Summarize the passage on the museum's outreach efforts in two sentences.

*** Opening PROVIDED PASSAGE ***

Saad further shared her experiences putting together the event from behind the scenes, sharing her excitement at seeing her hard work finally pay off.

“It’s very exciting that it’s finally happening because I feel like I’ve been helping coordinate logistics and ideate things,” Saad said. “And to see it all come to fruition is very exciting.”

Another major piece of the Museum’s current outreach program is the communal quilt, which is the brainchild of Director of Engagement and Distinguished Artist in Residence at the Muscarelle Steve Prince. While the original plan for the quilt was to lay it down the mile-long length between the Sir Christopher Wren Building and the Colonial Capitol building in Williamsburg, it is currently composed of six to seven patches that span 150 feet in length and ten feet in width. Each square patch tells the story of each individual person who has contributed through any of the many workshops Prince has led for the project.

“[Prince] does so much out in the community, and the communal quilt has been a huge project,” Tucker said. “I want to say he’s been doing it for about two years. If you’ve ever met Steve, he is a man of great ambition.”

*** Closing PROVIDED PASSAGE ***
*** Opening DATASET EXTRACT ***

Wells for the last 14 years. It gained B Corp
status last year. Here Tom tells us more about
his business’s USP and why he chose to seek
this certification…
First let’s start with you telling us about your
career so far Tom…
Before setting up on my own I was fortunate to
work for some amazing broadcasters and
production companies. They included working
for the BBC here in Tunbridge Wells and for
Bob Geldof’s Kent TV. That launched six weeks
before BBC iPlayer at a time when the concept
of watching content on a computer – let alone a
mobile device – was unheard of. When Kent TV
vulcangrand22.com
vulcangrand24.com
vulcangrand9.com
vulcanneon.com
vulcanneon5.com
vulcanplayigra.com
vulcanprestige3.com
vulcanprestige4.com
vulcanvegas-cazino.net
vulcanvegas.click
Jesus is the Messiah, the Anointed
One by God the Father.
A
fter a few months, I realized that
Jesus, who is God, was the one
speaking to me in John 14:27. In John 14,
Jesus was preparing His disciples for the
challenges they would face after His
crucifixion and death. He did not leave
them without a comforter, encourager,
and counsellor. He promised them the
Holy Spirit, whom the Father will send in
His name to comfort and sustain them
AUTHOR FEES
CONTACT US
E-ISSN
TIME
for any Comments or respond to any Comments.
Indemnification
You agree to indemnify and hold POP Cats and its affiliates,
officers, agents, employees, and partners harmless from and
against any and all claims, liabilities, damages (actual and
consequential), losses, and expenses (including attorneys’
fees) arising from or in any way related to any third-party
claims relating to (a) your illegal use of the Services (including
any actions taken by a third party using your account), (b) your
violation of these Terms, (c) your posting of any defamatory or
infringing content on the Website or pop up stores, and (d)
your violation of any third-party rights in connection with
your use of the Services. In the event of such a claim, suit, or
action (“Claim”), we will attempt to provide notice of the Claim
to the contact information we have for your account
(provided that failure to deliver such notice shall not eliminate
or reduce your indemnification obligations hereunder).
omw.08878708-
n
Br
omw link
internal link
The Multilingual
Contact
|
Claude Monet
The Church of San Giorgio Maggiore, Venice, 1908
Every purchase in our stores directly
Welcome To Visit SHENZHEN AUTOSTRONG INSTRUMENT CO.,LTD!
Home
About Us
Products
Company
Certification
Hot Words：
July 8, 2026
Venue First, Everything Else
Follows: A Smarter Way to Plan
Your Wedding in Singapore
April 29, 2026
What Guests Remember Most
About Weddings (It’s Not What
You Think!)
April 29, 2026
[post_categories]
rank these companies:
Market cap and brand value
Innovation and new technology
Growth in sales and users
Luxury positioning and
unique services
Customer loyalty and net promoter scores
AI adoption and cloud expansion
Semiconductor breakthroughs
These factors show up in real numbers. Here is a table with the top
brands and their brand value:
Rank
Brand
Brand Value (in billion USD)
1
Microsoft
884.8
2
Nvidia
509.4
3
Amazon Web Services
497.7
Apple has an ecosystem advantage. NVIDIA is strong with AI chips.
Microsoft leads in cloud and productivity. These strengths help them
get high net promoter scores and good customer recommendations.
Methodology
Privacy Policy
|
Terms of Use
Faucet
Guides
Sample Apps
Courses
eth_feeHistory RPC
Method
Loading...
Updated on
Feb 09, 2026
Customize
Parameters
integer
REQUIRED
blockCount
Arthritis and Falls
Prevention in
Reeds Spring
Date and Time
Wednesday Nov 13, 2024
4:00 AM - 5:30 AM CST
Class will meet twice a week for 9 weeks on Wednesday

*** Closing DATASET EXTRACT ***

# [TASK RESULT]
Saad described her excitement at seeing the event she had helped coordinate behind the scenes finally come to fruition. Another major part of the Museum's outreach is Steve Prince's communal quilt, which currently spans 150 feet by ten feet, has patches telling the stories of workshop contributors, and has been underway for about two years, according to Tucker.